→ WORK REQUIRED:
Lines where the string "decorative" appears are to be copied from the entries below.

→ RECORD EXCERPTS:
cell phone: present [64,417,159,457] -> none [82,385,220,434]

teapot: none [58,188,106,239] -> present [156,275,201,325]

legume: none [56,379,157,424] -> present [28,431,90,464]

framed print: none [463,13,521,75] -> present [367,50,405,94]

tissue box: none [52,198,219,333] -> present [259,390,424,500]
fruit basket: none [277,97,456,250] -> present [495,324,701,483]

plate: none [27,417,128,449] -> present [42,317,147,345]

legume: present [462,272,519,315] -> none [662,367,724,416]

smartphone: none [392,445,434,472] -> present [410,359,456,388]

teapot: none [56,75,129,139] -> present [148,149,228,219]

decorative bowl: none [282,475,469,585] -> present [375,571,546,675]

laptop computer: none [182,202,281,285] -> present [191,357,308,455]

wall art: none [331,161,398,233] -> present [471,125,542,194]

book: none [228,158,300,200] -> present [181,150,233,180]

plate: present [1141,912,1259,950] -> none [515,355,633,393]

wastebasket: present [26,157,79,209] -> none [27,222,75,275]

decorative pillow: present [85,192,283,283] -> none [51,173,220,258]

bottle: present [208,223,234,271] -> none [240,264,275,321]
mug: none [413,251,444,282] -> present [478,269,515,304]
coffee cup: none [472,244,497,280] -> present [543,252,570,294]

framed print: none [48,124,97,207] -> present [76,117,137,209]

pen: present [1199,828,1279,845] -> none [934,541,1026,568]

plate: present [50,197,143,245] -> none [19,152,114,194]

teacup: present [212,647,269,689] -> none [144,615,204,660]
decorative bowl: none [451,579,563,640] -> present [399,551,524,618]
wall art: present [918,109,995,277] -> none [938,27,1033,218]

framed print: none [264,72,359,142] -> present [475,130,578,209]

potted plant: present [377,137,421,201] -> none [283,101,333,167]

→ OUTPUT FOR THIS EXERCISE:
decorative bowl: none [282,475,469,585] -> present [375,571,546,675]
decorative pillow: present [85,192,283,283] -> none [51,173,220,258]
decorative bowl: none [451,579,563,640] -> present [399,551,524,618]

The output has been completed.